▶ [Problem to solve]: Count the lines in the records that contain the string "الاستثمار", and reply with the number only.
━━━ Records supplied
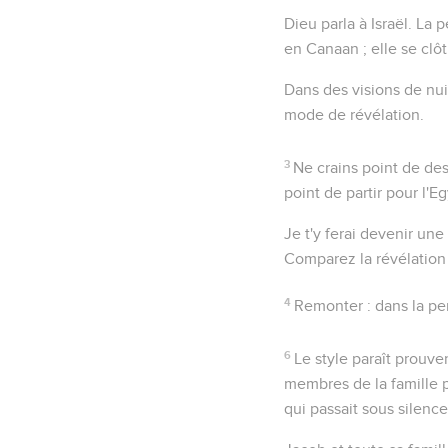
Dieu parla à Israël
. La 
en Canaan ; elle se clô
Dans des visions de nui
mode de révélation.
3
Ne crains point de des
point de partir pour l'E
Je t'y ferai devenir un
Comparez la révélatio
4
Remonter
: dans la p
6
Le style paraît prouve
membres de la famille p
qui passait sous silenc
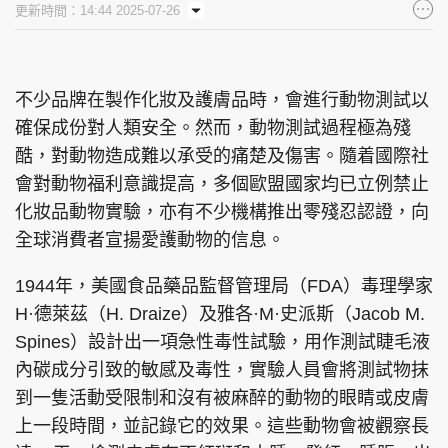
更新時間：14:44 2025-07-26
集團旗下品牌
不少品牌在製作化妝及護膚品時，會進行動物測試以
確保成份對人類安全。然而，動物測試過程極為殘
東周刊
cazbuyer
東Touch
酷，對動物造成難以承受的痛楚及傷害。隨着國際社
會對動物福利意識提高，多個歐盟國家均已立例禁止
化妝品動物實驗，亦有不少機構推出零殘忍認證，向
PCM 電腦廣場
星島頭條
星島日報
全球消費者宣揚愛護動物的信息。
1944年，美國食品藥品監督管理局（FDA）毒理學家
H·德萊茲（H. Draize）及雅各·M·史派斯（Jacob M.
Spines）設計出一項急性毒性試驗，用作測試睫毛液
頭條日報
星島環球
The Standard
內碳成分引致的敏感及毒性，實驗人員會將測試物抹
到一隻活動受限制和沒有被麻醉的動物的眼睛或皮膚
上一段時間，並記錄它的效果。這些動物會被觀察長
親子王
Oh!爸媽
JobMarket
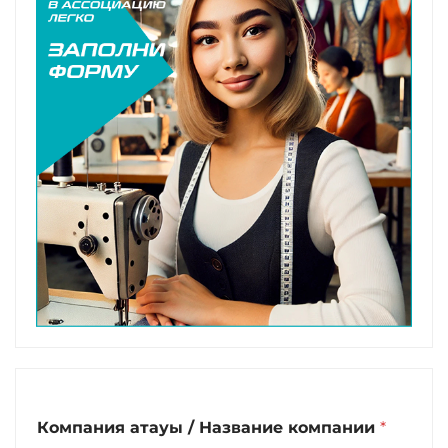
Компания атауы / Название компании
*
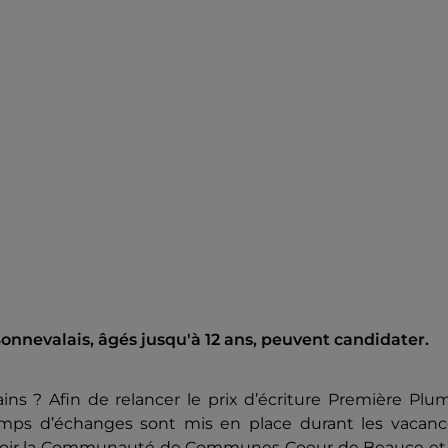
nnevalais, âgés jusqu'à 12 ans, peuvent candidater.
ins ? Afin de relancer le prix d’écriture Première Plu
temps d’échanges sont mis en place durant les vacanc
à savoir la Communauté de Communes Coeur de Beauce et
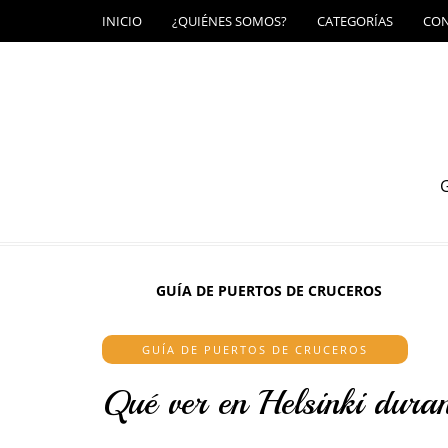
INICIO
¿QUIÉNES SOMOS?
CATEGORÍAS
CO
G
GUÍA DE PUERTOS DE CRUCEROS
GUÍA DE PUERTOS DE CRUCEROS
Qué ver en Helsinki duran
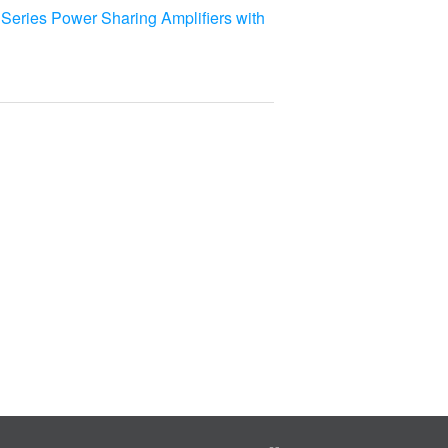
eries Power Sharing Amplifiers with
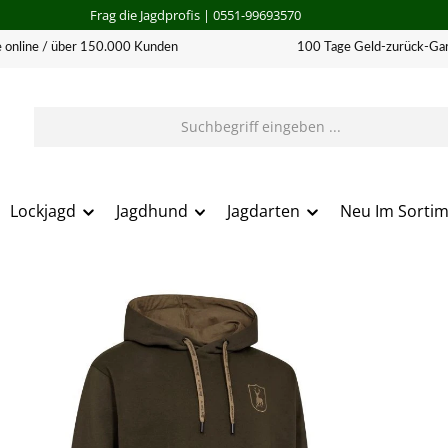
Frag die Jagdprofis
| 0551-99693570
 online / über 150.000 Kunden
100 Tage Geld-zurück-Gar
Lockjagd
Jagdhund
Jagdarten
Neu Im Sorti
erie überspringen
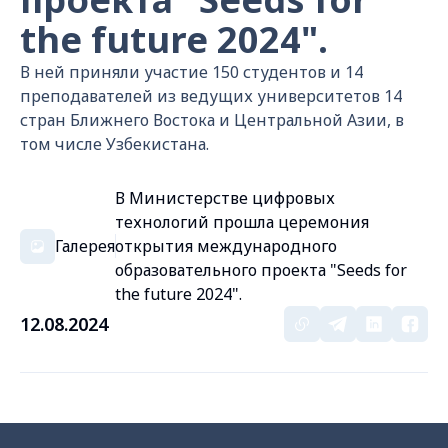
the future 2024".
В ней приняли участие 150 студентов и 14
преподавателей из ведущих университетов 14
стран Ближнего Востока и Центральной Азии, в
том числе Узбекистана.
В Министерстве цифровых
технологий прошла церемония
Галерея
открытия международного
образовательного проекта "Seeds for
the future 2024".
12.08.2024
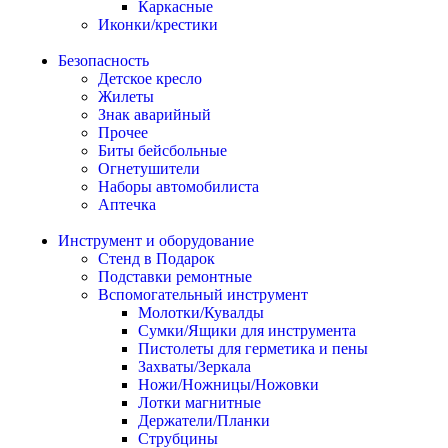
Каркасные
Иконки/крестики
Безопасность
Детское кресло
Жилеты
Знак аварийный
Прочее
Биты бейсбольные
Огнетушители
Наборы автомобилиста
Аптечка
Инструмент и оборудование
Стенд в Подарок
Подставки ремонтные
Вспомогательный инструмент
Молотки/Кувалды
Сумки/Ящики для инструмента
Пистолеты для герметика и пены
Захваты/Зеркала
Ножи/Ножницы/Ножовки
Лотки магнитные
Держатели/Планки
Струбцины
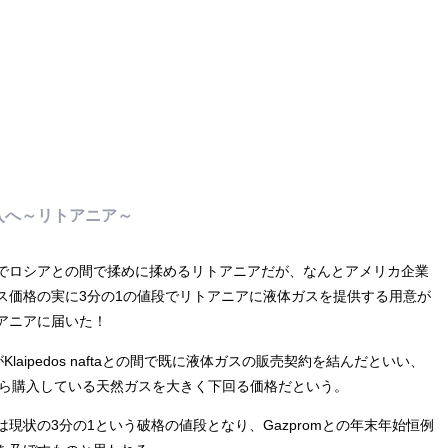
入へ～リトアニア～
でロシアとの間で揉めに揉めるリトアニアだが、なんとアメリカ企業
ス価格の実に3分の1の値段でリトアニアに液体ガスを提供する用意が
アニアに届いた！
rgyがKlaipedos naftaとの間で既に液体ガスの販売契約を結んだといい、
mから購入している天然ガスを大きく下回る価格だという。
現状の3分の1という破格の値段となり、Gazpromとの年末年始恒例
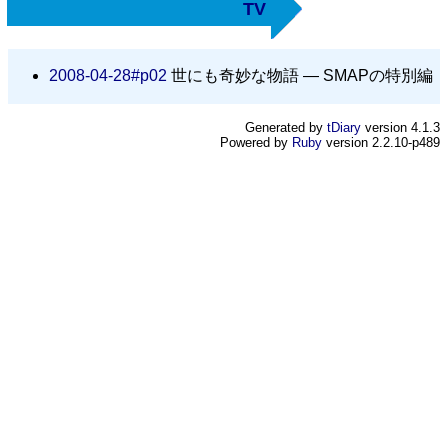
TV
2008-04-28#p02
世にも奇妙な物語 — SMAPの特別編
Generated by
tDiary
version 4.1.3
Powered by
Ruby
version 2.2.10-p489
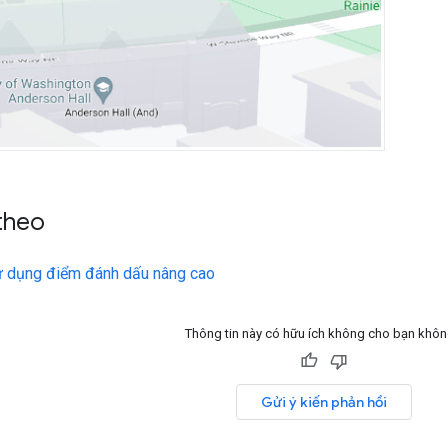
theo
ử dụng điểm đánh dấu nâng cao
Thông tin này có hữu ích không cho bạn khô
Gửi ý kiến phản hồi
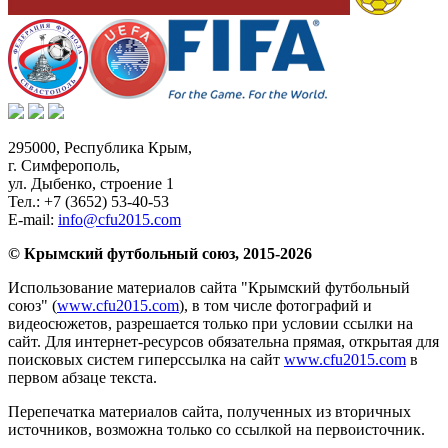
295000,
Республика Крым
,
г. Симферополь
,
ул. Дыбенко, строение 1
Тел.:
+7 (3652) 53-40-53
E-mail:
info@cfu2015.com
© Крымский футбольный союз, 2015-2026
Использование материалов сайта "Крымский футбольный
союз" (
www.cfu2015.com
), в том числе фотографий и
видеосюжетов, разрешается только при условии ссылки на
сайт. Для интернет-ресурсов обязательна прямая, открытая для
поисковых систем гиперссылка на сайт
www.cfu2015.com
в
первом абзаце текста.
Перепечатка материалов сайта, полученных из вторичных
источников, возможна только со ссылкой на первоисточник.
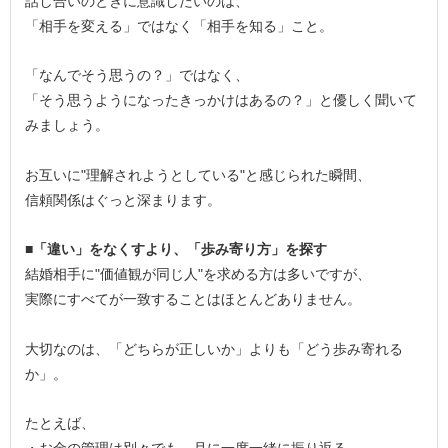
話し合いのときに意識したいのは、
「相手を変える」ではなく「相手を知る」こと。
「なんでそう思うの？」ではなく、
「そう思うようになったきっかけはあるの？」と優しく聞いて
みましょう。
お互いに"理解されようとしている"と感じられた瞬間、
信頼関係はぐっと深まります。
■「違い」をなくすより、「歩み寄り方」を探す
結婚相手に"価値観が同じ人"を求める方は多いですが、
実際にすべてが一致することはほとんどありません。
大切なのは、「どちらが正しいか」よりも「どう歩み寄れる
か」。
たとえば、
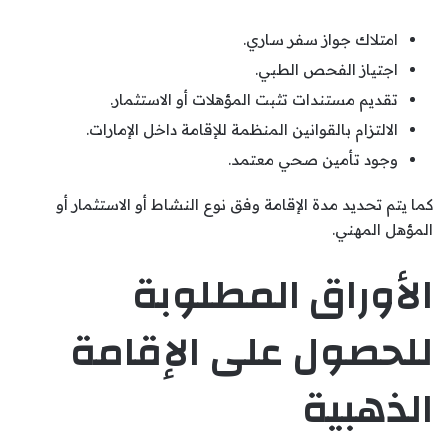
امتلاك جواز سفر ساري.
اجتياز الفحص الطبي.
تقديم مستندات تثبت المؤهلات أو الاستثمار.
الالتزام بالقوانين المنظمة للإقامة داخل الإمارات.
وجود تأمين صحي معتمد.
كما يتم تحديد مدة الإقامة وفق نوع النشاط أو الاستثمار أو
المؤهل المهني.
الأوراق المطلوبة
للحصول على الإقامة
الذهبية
━━━━━━
━━━ Records supplied
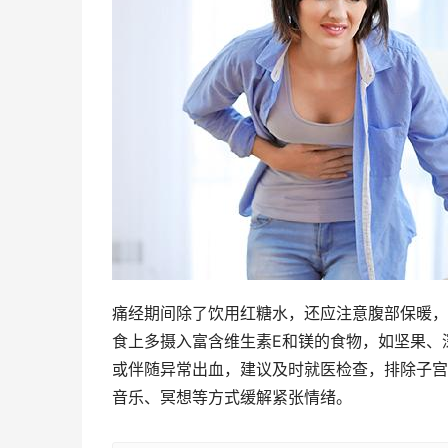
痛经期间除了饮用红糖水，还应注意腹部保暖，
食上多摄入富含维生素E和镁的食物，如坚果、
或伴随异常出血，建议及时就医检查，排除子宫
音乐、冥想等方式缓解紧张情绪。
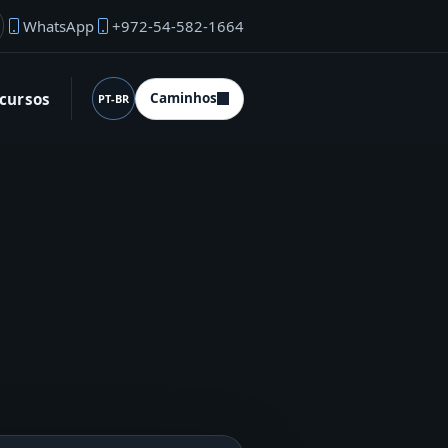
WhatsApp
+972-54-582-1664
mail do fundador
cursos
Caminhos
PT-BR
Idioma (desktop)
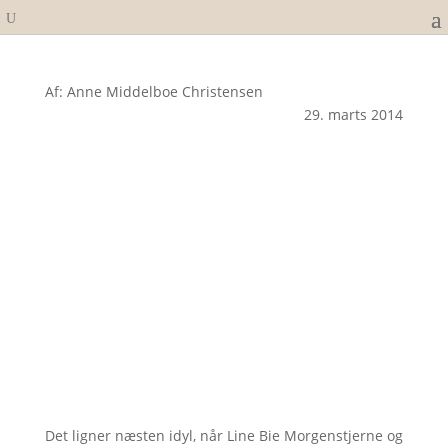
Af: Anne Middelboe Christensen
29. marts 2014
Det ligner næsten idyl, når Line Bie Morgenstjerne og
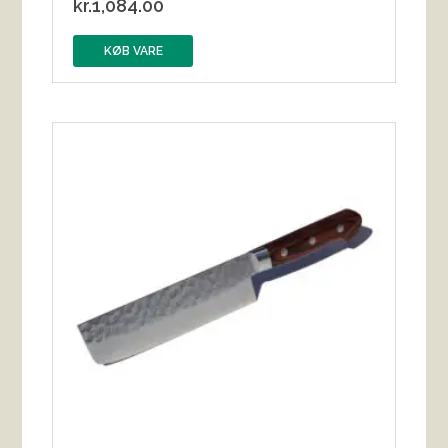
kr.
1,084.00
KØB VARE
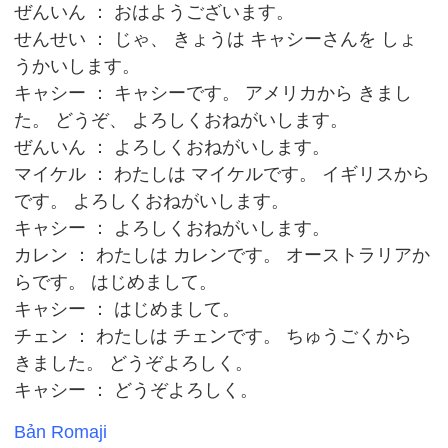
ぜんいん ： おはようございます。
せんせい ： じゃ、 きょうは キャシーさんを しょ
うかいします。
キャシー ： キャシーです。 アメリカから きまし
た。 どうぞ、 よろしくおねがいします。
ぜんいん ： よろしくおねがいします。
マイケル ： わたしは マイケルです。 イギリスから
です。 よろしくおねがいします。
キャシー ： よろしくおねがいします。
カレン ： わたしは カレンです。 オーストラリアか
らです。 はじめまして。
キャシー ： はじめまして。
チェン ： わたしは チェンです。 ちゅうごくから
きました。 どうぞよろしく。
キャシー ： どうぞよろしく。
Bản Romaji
━━━━━━
▶ [Solution]: 2